Children and adults suffering from diarrhoea have both been advised to stay away from school or work for two days.
Dr David Kirrage, consultant with Public Health England West Midlands Health Protection Team, said: “People who have had diarrhoea should stay away from work or school until they have been free of symptoms for 48 hours.
“If Shigella is suspected, they should not return to school or work until stool samples have been tested, and results show samples are free from the infection.”
For those with mild symptoms, the bug usually lasts for a few days when no specific treatment has been used, according to WebMD. Drinking lots of fluids is normally enough to see out the bug.
Antibiotics will be needed for those with more severe infections, it added. More intensive fluid treatment will also be needed to make sure the body has enough fluids.

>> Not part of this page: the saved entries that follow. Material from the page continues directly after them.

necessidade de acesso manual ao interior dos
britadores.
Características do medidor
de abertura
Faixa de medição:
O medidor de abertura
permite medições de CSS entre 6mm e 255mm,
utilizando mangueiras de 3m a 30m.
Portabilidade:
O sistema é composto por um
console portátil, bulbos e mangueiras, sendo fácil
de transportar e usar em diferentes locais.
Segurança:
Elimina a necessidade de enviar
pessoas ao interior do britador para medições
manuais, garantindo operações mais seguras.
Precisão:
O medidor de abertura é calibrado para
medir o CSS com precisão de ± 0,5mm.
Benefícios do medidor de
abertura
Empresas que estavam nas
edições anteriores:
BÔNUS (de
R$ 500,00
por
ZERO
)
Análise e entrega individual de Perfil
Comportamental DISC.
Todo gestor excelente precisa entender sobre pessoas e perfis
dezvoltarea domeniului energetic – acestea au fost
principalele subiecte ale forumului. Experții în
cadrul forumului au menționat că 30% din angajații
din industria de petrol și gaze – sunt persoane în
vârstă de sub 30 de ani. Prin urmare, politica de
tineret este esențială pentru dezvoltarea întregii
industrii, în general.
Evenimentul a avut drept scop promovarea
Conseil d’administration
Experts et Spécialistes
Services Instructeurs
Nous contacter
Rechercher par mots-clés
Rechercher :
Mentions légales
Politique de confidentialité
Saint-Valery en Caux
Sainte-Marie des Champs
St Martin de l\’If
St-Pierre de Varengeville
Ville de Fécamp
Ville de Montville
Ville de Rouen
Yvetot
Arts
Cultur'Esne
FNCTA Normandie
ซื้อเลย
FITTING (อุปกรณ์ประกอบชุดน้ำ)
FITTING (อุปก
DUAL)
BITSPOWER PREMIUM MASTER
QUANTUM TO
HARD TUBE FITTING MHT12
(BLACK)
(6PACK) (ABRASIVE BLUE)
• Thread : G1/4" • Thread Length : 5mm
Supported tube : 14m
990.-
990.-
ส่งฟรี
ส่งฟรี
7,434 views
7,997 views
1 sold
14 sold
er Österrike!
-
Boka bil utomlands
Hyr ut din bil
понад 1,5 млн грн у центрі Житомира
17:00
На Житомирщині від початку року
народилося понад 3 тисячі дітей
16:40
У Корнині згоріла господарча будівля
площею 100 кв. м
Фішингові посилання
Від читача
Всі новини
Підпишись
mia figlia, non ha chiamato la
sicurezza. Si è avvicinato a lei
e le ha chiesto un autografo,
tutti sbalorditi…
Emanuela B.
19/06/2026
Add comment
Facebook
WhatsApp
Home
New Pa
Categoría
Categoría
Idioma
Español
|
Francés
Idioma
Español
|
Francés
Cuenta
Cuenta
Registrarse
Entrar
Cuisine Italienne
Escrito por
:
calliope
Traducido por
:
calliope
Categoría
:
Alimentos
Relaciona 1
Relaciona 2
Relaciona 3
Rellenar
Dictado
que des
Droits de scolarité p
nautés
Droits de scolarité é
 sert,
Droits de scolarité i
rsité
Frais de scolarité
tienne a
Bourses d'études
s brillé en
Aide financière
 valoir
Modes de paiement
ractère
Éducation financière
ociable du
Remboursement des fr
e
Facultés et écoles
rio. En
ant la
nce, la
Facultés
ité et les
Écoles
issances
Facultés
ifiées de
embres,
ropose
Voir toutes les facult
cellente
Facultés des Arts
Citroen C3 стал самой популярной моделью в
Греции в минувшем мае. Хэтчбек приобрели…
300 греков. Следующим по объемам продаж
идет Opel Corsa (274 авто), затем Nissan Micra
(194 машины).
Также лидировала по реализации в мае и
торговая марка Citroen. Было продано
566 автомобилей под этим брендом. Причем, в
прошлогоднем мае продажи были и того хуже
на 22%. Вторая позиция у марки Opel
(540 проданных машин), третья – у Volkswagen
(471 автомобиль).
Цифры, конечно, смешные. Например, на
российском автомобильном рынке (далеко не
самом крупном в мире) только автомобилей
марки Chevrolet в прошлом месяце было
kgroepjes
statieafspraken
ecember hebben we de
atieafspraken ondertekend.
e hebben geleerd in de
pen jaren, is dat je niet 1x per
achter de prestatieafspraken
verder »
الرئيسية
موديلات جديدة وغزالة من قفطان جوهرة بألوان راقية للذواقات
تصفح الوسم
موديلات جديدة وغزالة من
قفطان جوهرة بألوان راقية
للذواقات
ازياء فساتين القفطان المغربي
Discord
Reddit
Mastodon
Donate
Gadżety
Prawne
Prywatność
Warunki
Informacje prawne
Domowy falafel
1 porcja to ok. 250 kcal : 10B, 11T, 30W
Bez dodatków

Shigellosis, a type of dysentery, is caused by the shigella bacteria. There are about 1,800 cases of the bug every year in the UK.
Those with the bug should avoid preparing food for other people to limit their exposure. Patients were also advised to avoid swimming until after they have fully recovered, and to avoid sex for several days after diarrhoea has stopped.
Shigellosis also causes post-infectious arthritis in two per cent of patients, said the Centers for Disease Control and Prevention. The joint pains and painful urination can last for months, or even years.
The bug can also rarely cause blood stream infections and seizures.
If the bacteria enters the digestive system, it can also destroy red blood cells. Hemolytic-uremic syndrome often leads to bloody diarrhoea.
The Shigellosis warning came after the bug swept through three UK schools in February. Five students caught the bug in the Stoke-on-Trent schools.